◆ **Set of tasks**:
**a.** What share of the ballots did Bee Nguyen win in Tuesday's Democratic primary, according to the article on Georgia's secretary of state race?
**b.** Please extend the article on Georgia's secretary of state race with the next few paragraphs, picking up after its last sentence.

◆ **Text section**:
The Democratic primary in Georgia’s secretary of state race is heading to a runoff that will set up one candidate to potentially make history in November’s general election, no matter who ultimately wins the nomination on June 21.
State Rep. Bee Nguyen finished as the top vote-getter in Tuesday’s primary, winning roughly 44% of ballots cast in the contest. But that left Nguyen, who led the field in fundraising and endorsements, short of the majority threshold needed to avoid a runoff.
Nguyen’s opponent in the head-to-head matchup that will determine the Democratic nominee has not yet been decided: As of Wednesday morning, former state Rep. Dee Dawkins-Haigler was in second place with 18.7% of the vote, while Michael Owens, a former Cobb County Democratic Party chairman, was in third, with 16.5%. Former Milledgeville, Georgia, Mayor Floyd Griffin is in fourth with 11%.
Nguyen, who rose to national prominence after challenging Republican voter fraud conspiracy theories and efforts to undermine Democratic victories in the 2020 elections, would become the first Asian American candidate elected to statewide office in Georgia history if she wins the runoff and the general election in November.
Dawkins-Haigler, Owens or Griffin would become the first Black secretary of state in Georgia history if any of them prevail in the runoff and again in November.
The Democratic contest occurred opposite a heated Republican primary that pitted incumbent Brad Raffensperger, who thwarted former President Donald Trump’s efforts to steal the 2020 election, against Rep. Jody Hice (R-Ga.), who twice voted to contest the 2020 election results in Congress.
The GOP primary even attracted votes from thousands of Georgians who had cast ballots in Democratic primaries in previous years, according to The Atlanta Journal-Constitution, as some Democratic voters sought to help derail Hice and other candidates who received Trump’s endorsement.
Raffensperger won Tuesday night’s Republican primary, according to projections, easily defeating Hice and earning enough votes to avoid a runoff contest.
But Democrats in Georgia and elsewhere say that result does not lessen the importance of November’s election. Although Raffensperger resisted Trump, they argue, he also backed the GOP-controlled legislature’s passage of Senate Bill 202, an “election integrity” law that placed a litany of new restrictions on voting rights.
“Secretary of State Raffensperger may have done his job in 2020, but the very least a secretary of state can do is not steal an election from the American people,” Colorado Secretary of State Jena Griswold, the chair of the Democratic Association of Secretaries of State, told noti.group in a Tuesday evening interview.
Raffensperger, she added, “has done tremendous damage to voting rights while in office.”
The association, a party campaign arm, endorsed Nguyen in the Democratic race.
Georgia’s secretary of state contest is unlikely to draw as much attention as higher-profile battles for governor and U.S. Senate, but Democrats hope a strong top of the ticket ― led by gubernatorial candidate Stacey Abrams and Sen. Raphael Warnock ― can help them prevail in a contest they see as crucial to the fight to protect voting rights, elections and democracy itself in Georgia.

◆ **Stored data**:
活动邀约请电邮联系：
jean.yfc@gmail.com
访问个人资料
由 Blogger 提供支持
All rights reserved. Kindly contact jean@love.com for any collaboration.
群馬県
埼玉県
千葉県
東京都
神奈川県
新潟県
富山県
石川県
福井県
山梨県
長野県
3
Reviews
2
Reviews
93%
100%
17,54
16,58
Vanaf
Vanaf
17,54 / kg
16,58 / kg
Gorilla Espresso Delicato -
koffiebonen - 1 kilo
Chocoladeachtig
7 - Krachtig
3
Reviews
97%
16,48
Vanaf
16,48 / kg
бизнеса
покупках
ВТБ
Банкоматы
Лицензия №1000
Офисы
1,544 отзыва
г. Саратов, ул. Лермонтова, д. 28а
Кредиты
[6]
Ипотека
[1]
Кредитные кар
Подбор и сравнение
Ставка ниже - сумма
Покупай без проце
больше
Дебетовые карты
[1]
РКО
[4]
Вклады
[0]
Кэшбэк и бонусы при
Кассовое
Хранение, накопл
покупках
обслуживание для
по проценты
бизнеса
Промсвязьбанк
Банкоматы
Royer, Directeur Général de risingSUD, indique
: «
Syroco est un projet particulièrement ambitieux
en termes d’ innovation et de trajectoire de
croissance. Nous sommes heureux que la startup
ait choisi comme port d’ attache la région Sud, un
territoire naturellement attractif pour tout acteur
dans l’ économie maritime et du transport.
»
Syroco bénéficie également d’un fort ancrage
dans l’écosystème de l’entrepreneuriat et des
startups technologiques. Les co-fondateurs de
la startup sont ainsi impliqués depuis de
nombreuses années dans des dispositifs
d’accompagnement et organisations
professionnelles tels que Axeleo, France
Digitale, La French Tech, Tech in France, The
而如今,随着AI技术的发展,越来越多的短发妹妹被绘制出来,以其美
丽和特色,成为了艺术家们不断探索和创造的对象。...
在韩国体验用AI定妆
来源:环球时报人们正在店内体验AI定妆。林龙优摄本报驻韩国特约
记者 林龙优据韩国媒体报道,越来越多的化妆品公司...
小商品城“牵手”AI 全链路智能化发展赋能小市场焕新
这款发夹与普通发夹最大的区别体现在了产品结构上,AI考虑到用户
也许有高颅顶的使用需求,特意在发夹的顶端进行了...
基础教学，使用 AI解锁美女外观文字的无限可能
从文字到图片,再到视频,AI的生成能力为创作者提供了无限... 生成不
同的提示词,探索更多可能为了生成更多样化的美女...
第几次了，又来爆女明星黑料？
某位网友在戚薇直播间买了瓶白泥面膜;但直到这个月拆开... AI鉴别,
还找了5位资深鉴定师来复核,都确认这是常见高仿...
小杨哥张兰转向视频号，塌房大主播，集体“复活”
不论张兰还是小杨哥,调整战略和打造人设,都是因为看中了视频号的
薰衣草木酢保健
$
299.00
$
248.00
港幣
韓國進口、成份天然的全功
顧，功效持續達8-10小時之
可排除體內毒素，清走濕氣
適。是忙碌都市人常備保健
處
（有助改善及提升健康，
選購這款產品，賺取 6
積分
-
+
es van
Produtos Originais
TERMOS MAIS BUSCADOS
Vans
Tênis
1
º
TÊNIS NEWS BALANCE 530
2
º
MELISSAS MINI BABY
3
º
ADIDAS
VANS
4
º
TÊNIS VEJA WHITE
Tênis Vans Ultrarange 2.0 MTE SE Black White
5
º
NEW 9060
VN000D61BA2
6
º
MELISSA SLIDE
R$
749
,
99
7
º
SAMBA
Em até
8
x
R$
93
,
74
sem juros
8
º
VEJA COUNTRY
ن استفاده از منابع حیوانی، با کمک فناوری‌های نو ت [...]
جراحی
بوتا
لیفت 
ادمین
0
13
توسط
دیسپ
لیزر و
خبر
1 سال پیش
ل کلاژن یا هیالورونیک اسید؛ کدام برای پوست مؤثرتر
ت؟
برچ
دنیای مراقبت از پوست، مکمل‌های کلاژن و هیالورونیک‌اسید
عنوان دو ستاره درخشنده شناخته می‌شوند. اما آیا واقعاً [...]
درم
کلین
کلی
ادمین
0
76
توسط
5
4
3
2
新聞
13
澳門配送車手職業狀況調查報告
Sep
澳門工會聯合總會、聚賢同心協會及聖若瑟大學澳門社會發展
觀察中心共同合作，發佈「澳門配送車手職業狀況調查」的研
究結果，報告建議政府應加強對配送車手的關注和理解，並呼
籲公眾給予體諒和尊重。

◆ **Answers by item number**:
**a.** Roughly 44% of ballots cast.

**b.**
The secretary of state race, which determines Georgia’s top elections official, took on heightened importance after Trump sought to overturn the 2020 presidential election results in that state, and spread conspiracy theories and lies about widespread voter fraud and other irregularities that he claimed tainted the result. Raffensperger refused Trump’s attempts to claim an illegitimate victory in Georgia, drawing the ire of Trump and many Republicans.
Last year, Georgia’s Republican-controlled legislature also used the supposed issue of fraud to pass SB 202, one of the country’s most sweeping and aggressive packages of voting restrictions and election reforms. The bill stripped some powers from the secretary of state, implemented new restrictions on absentee voting, and gave the legislature more partisan power over elections.
Republican state legislatures passed another 30 bills limiting voting rights across the country in the wake of SB 202, which Democrats have cast as a model for GOP attempts to suppress the votes of Black people, people with disabilities, other minority communities and young voters.
This has made Georgia one of the main battlegrounds for secretary of state races, which have become a focus for both parties as Republican election deniers seek to win contests in key swing states and Democrats attempt to stop them.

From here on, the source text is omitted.